Topeka — The presence of the American Legislative Exchange Council agenda in the Kansas Legislature can't be denied, but Gov. Sam Brownback thinks the perception of ALEC's influence is "overblown."
"They do model legislation, they have meetings, but there are probably hundreds of groups that do model legislation and hold meetings. I think it gets overblown a lot," Brownback said during an interview Monday with the Lawrence Journal-World.
ALEC describes itself as a group that promotes free markets, limited government, federalism and individual freedom. But its critics say it is a front for corporate interests that push legislation in Statehouses across the nation.
Both Senate President Susan Wagle, R-Wichita, and House Speaker Ray Merrick, R-Stilwell, have held high-ranking positions with ALEC over the years.
Approximately 50 Kansas legislators, all Republicans, are members of the group.
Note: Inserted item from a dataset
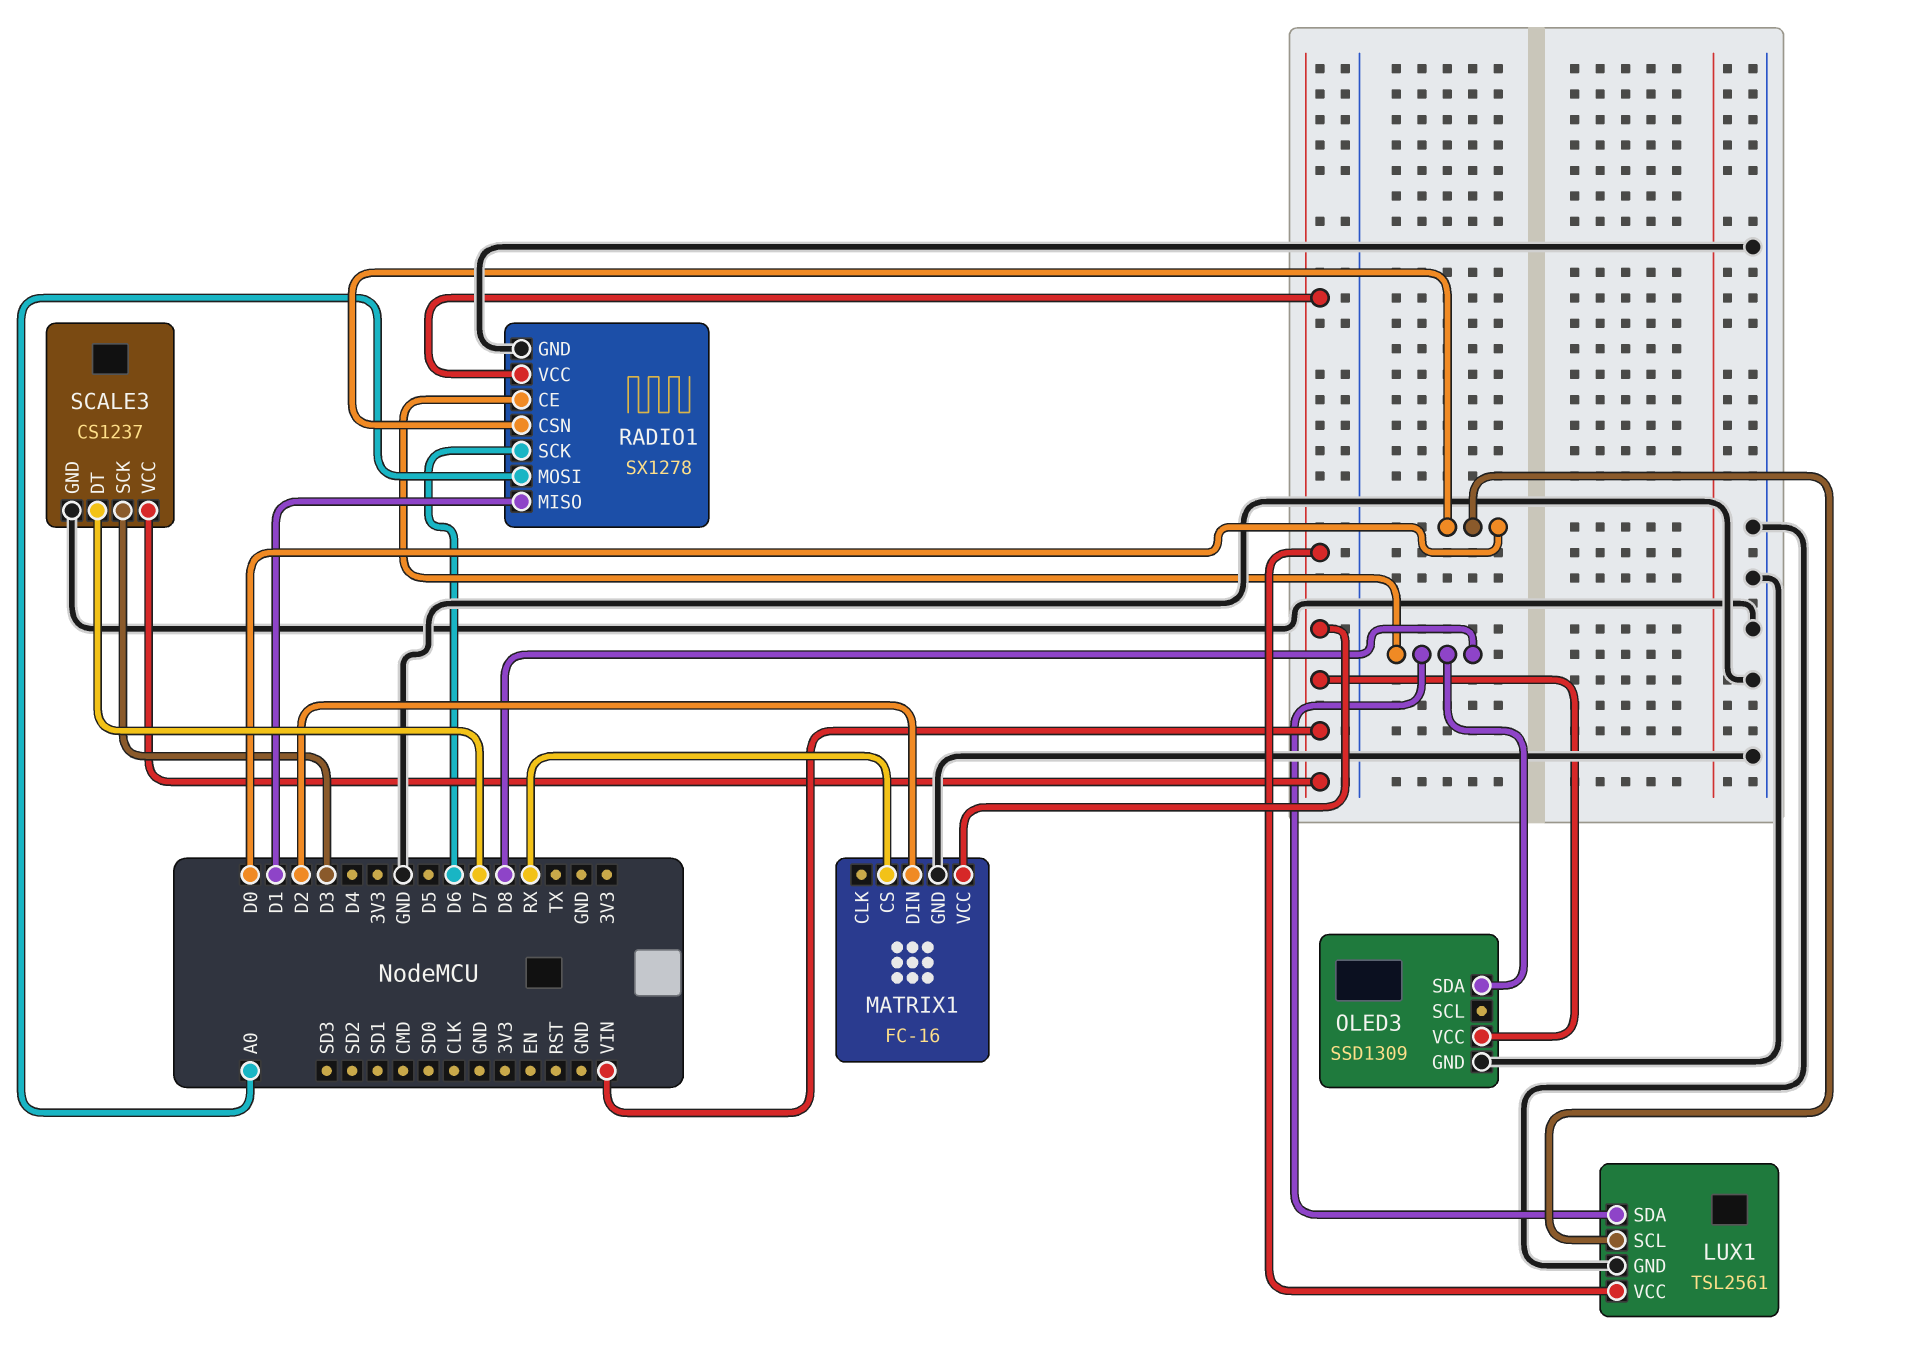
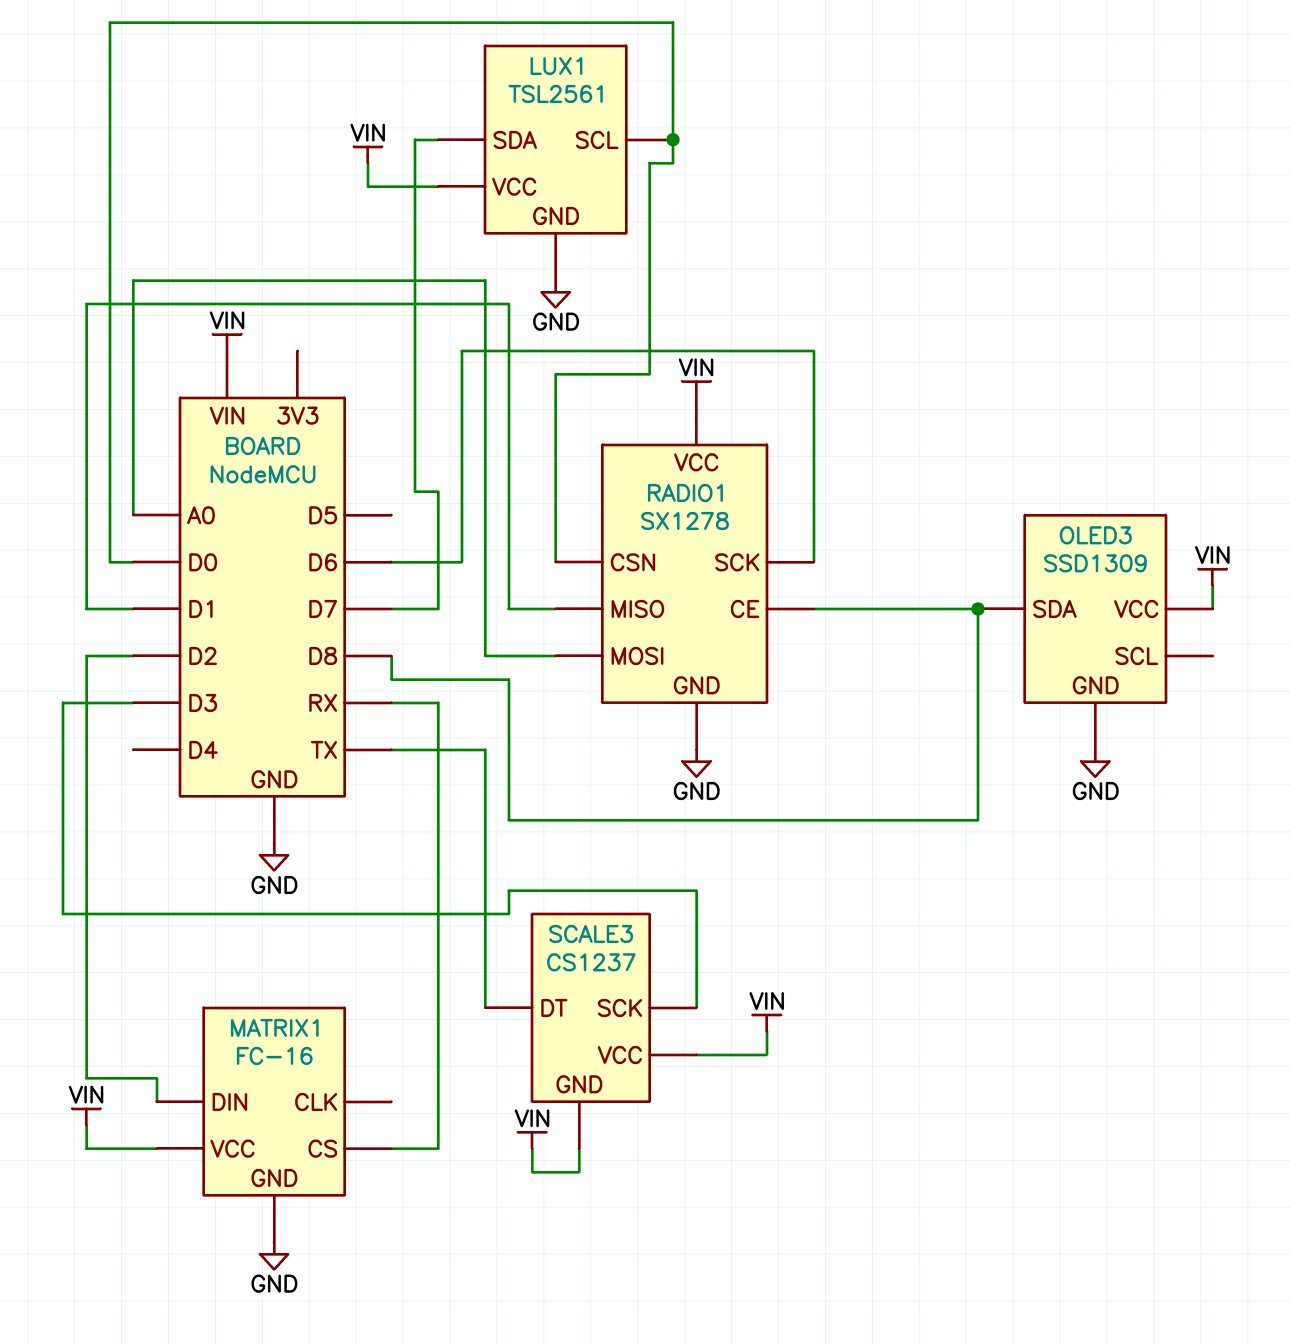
LUX1 pin SDA: D8 -> D7
SCALE3 pin DT: D7 -> TX
SCALE3 pin GND: GND -> VIN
In recent years, the Republican-dominated Legislature and Brownback have approved numerous ALEC-developed bills.
Brownback's personal and business income tax cuts are modeled after ALEC policies. In 2011, Brownback wrote a foreword to ALEC’s annual report, “Rich States, Poor States,” which is written by economist Art Laffer, whom Brownback hired as a $75,000 consultant on Kansas’ tax-cutting plan.
Brownback also signed into law the ALEC-inspired Health Care Freedom Act, which was designed as an impediment to federal health reform.
In recent years, ALEC has come under increased criticism and has been losing corporate members after civil rights and government watchdog groups complained about ALEC's push for voter ID and so-called "stand your ground" laws.